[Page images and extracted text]
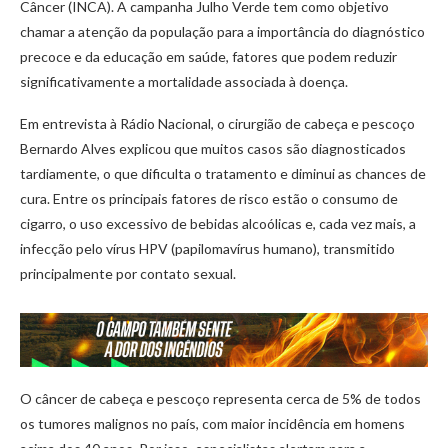
Câncer (INCA). A campanha Julho Verde tem como objetivo
chamar a atenção da população para a importância do diagnóstico
precoce e da educação em saúde, fatores que podem reduzir
significativamente a mortalidade associada à doença.
Em entrevista à Rádio Nacional, o cirurgião de cabeça e pescoço
Bernardo Alves explicou que muitos casos são diagnosticados
tardiamente, o que dificulta o tratamento e diminui as chances de
cura. Entre os principais fatores de risco estão o consumo de
cigarro, o uso excessivo de bebidas alcoólicas e, cada vez mais, a
infecção pelo vírus HPV (papilomavírus humano), transmitido
principalmente por contato sexual.
O câncer de cabeça e pescoço representa cerca de 5% de todos
os tumores malignos no país, com maior incidência em homens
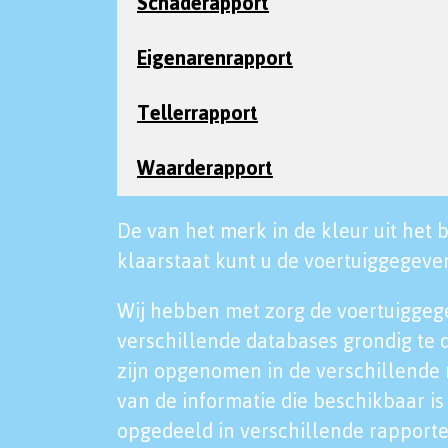
Schaderapport
Eigenarenrapport
Tellerrapport
Waarderapport
De van het merk in de kleur uit het b
klaarstaat kunt u de voertuiggegeven
Wij hebben met zorg de voertuiggeg
verschillende databases grondig te 
zijn opgenomen in de verschillende 
van de informatie die beschikbaar is 
opgedeeld in verschillende rapporte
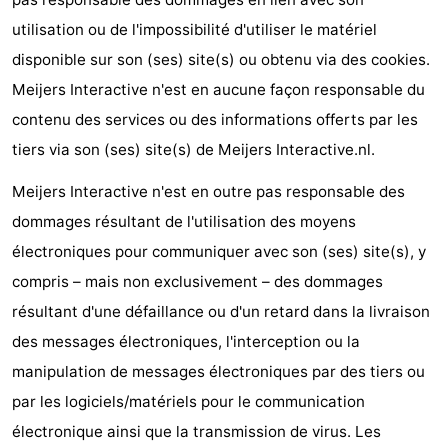
Terrains
Nature
utilisation ou de l'impossibilité d'utiliser le matériel
disponible sur son (ses) site(s) ou obtenu via des cookies.
de
Visites
Meijers Interactive n'est en aucune façon responsable du
jeux
guidées
Sports
contenu des services ou des informations offerts par les
tiers via son (ses) site(s) de Meijers Interactive.nl.
-
Meijers Interactive n'est en outre pas responsable des
Faire
-
dommages résultant de l'utilisation des moyens
électroniques pour communiquer avec son (ses) site(s), y
du
Randonnée
-
compris – mais non exclusivement – des dommages
vélo
Équitation
-
résultant d'une défaillance ou d'un retard dans la livraison
des messages électroniques, l'interception ou la
Peche
-
manipulation de messages électroniques par des tiers ou
Sportive
Equitation
-
par les logiciels/matériels pour le communication
électronique ainsi que la transmission de virus. Les
Promenade
Observation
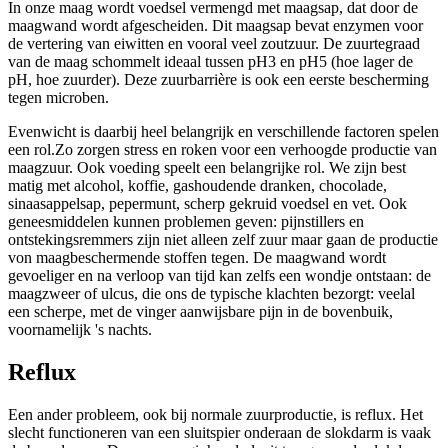
In onze maag wordt voedsel vermengd met maagsap, dat door de
maagwand wordt afgescheiden. Dit maagsap bevat enzymen voor
de vertering van eiwitten en vooral veel zoutzuur. De zuurtegraad
van de maag schommelt ideaal tussen pH3 en pH5 (hoe lager de
pH, hoe zuurder). Deze zuurbarrière is ook een eerste bescherming
tegen microben.
Evenwicht is daarbij heel belangrijk en verschillende factoren spelen
een rol.Zo zorgen stress en roken voor een verhoogde productie van
maagzuur. Ook voeding speelt een belangrijke rol. We zijn best
matig met alcohol, koffie, gashoudende dranken, chocolade,
sinaasappelsap, pepermunt, scherp gekruid voedsel en vet. Ook
geneesmiddelen kunnen problemen geven: pijnstillers en
ontstekingsremmers zijn niet alleen zelf zuur maar gaan de productie
von maagbeschermende stoffen tegen. De maagwand wordt
gevoeliger en na verloop van tijd kan zelfs een wondje ontstaan: de
maagzweer of ulcus, die ons de typische klachten bezorgt: veelal
een scherpe, met de vinger aanwijsbare pijn in de bovenbuik,
voornamelijk 's nachts.
Reflux
Een ander probleem, ook bij normale zuurproductie, is reflux. Het
slecht functioneren van een sluitspier onderaan de slokdarm is vaak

Work instruction =>
A word-for-word copy of the records is required. Leave out every picture.

Output of the task =>
Câncer (INCA). A campanha Julho Verde tem como objetivo
chamar a atenção da população para a importância do diagnóstico
precoce e da educação em saúde, fatores que podem reduzir
significativamente a mortalidade associada à doença.
Em entrevista à Rádio Nacional, o cirurgião de cabeça e pescoço
Bernardo Alves explicou que muitos casos são diagnosticados
tardiamente, o que dificulta o tratamento e diminui as chances de
cura. Entre os principais fatores de risco estão o consumo de
cigarro, o uso excessivo de bebidas alcoólicas e, cada vez mais, a
infecção pelo vírus HPV (papilomavírus humano), transmitido
principalmente por contato sexual.
O câncer de cabeça e pescoço representa cerca de 5% de todos
os tumores malignos no país, com maior incidência em homens
Schaderapport
Eigenarenrapport
Tellerrapport
Waarderapport
De van het merk in de kleur uit het b
klaarstaat kunt u de voertuiggegeven
Wij hebben met zorg de voertuiggeg
verschillende databases grondig te 
zijn opgenomen in de verschillende 
van de informatie die beschikbaar is 
opgedeeld in verschillende rapporte
Terrains
Nature
utilisation ou de l'impossibilité d'utiliser le matériel
disponible sur son (ses) site(s) ou obtenu via des cookies.
de
Visites
Meijers Interactive n'est en aucune façon responsable du
jeux
guidées
Sports
contenu des services ou des informations offerts par les
tiers via son (ses) site(s) de Meijers Interactive.nl.
-
Meijers Interactive n'est en outre pas responsable des
Faire
-
dommages résultant de l'utilisation des moyens
électroniques pour communiquer avec son (ses) site(s), y
du
Randonnée
-
compris – mais non exclusivement – des dommages
vélo
Équitation
-
résultant d'une défaillance ou d'un retard dans la livraison
des messages électroniques, l'interception ou la
Peche
-
manipulation de messages électroniques par des tiers ou
Sportive
Equitation
-
par les logiciels/matériels pour le communication
électronique ainsi que la transmission de virus. Les
Promenade
Observation
In onze maag wordt voedsel vermengd met maagsap, dat door de
maagwand wordt afgescheiden. Dit maagsap bevat enzymen voor
de vertering van eiwitten en vooral veel zoutzuur. De zuurtegraad
van de maag schommelt ideaal tussen pH3 en pH5 (hoe lager de
pH, hoe zuurder). Deze zuurbarrière is ook een eerste bescherming
tegen microben.
Evenwicht is daarbij heel belangrijk en verschillende factoren spelen
een rol.Zo zorgen stress en roken voor een verhoogde productie van
maagzuur. Ook voeding speelt een belangrijke rol. We zijn best
matig met alcohol, koffie, gashoudende dranken, chocolade,
sinaasappelsap, pepermunt, scherp gekruid voedsel en vet. Ook
geneesmiddelen kunnen problemen geven: pijnstillers en
ontstekingsremmers zijn niet alleen zelf zuur maar gaan de productie
von maagbeschermende stoffen tegen. De maagwand wordt
gevoeliger en na verloop van tijd kan zelfs een wondje ontstaan: de
maagzweer of ulcus, die ons de typische klachten bezorgt: veelal
een scherpe, met de vinger aanwijsbare pijn in de bovenbuik,
voornamelijk 's nachts.
Reflux
Een ander probleem, ook bij normale zuurproductie, is reflux. Het
slecht functioneren van een sluitspier onderaan de slokdarm is vaak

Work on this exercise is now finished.